Puzzles are a way to get your dog begin an activity and work through to an end result. You have him start at a beginning and work to an end. They are actually much like what we as humans would do when we put together cardboard pieces with a picture on them or working through a maze.
Interactive are more like those that are ongoing for a limited time and in many cases you as a dog parent could be involved. Interactive games don’t necessarily begin and then seek to achieve a desired end. These games continue and end when you desire to end or when your dog is ready to be done. This could involve a game of hide and seek or having your four-legged kid find a hidden object. Even just throwing a ball for him to chase would be an interactive game.
I have a game I play with my dog where I hide treats in little cubby holes with sliding covers on a plastic tray. Her role is to slide each cover until she finds all of treats. With this game I can hide treats in each cubby, but by not doing so, she has to work her brain to uncover the cubby that does contain the treat.

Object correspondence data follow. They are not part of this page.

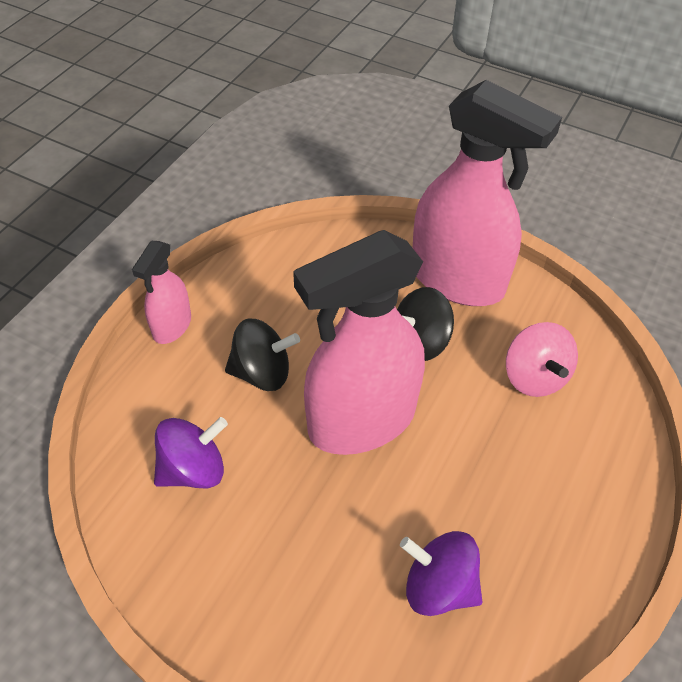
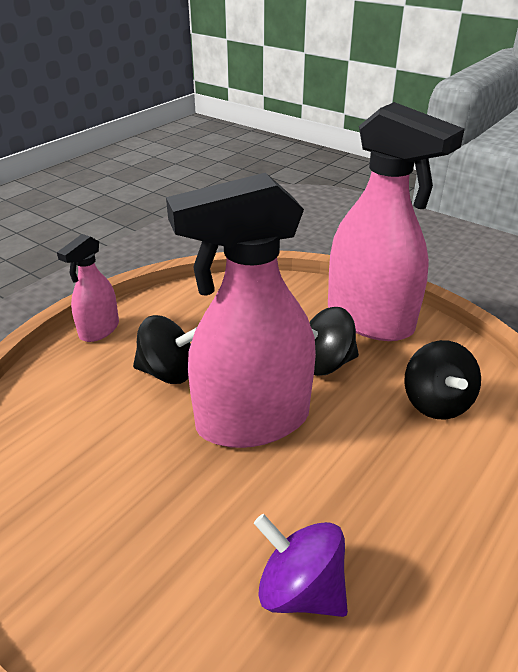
camera: 10 degrees right, 15 degrees down
(193, 470) = (75, 444): purple spinning top -> none
(534, 377) = (436, 403): pink spinning top -> black spinning top

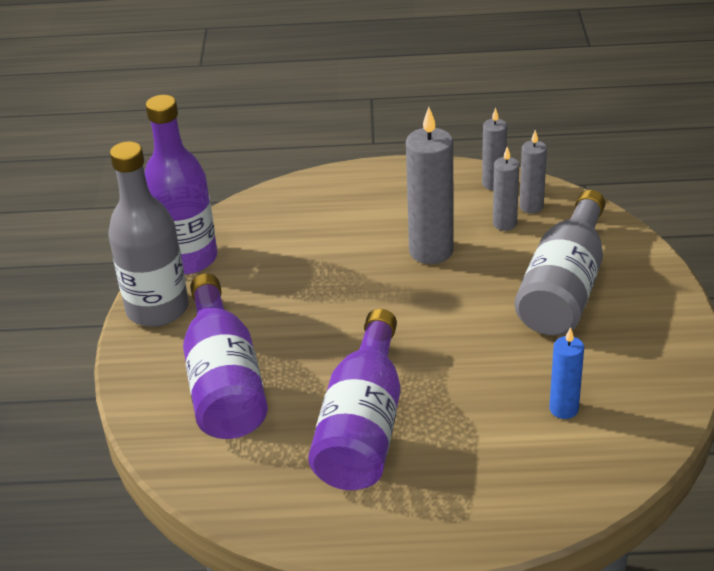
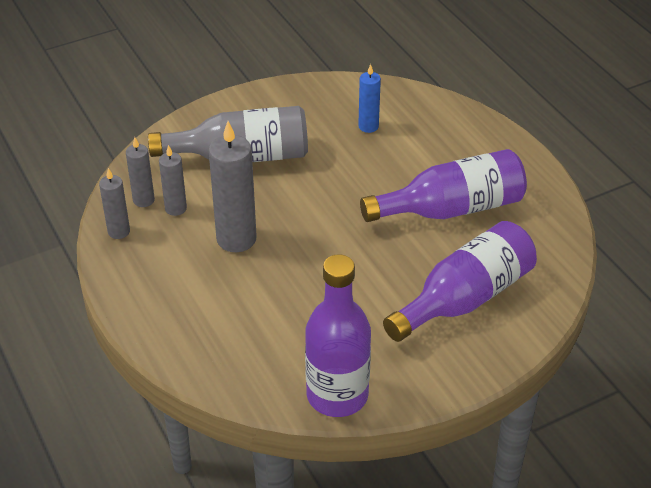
camera: 120 degrees left, 5 degrees up
(157, 309) = (415, 382): grey bottle -> none

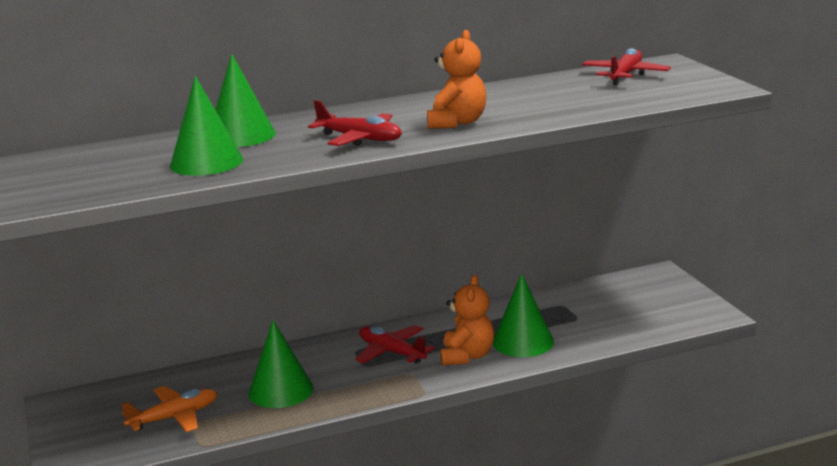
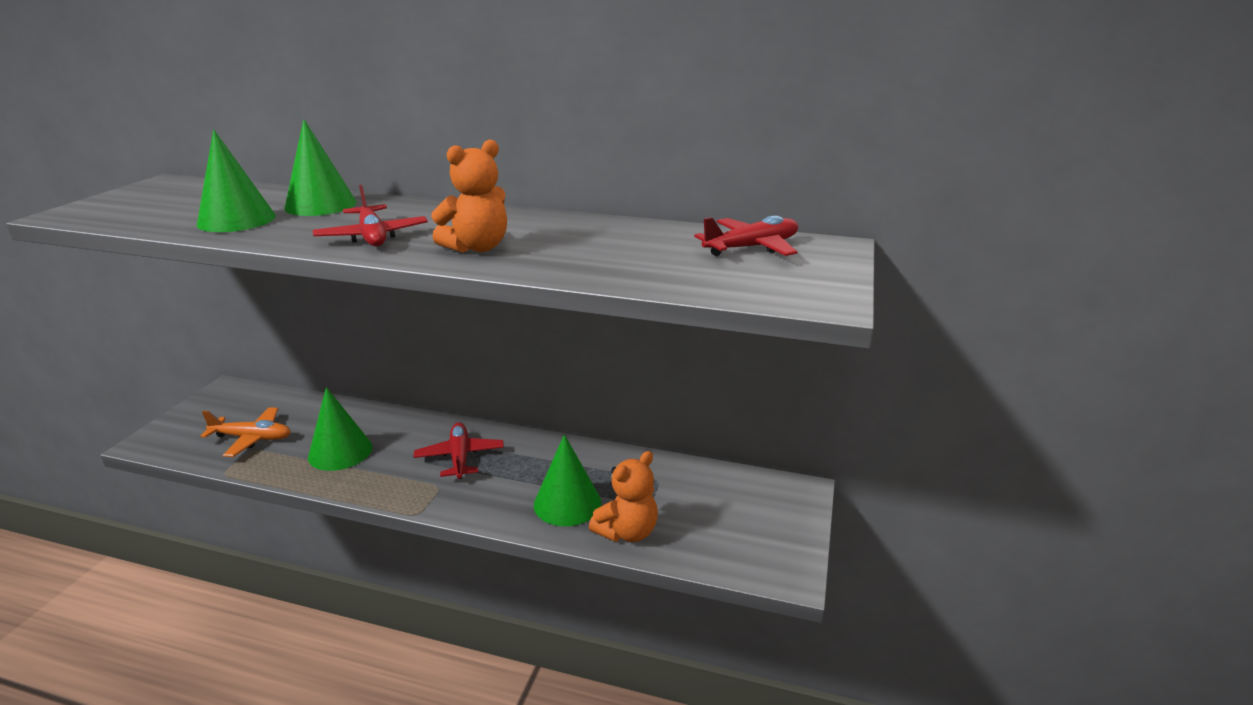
camera: 35 degrees right, 5 degrees up
(467, 356) = (503, 493): orange teddy bear -> orange teddy bear (627, 532)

Toys are simply just toys. Your dog plays on their own similar to playing with a ball or stuffed animal. He chooses when to play and when he is done playing and it can be several times during one day. An interactive toy example include something that moves on the object he is playing. There are stuffed toys with other smaller stuffed toys in which he has to get to so that he can play with those. The are some plastic items that have something that swings on one of the pieces that he can paw at and it moves. Bouncy balls that he plays with on his own would even qualify.
There are two items of concern with all toys, games or puzzles that you as an owner should be aware of. One being that if the game involves treats, you manage the amount of treats given so that the weight of your pet stays under control. The second is that if the toy is chewed up and your dog consumes any of the pieces of those toys, games or puzzles, that can cause very dangerous consequences, including death.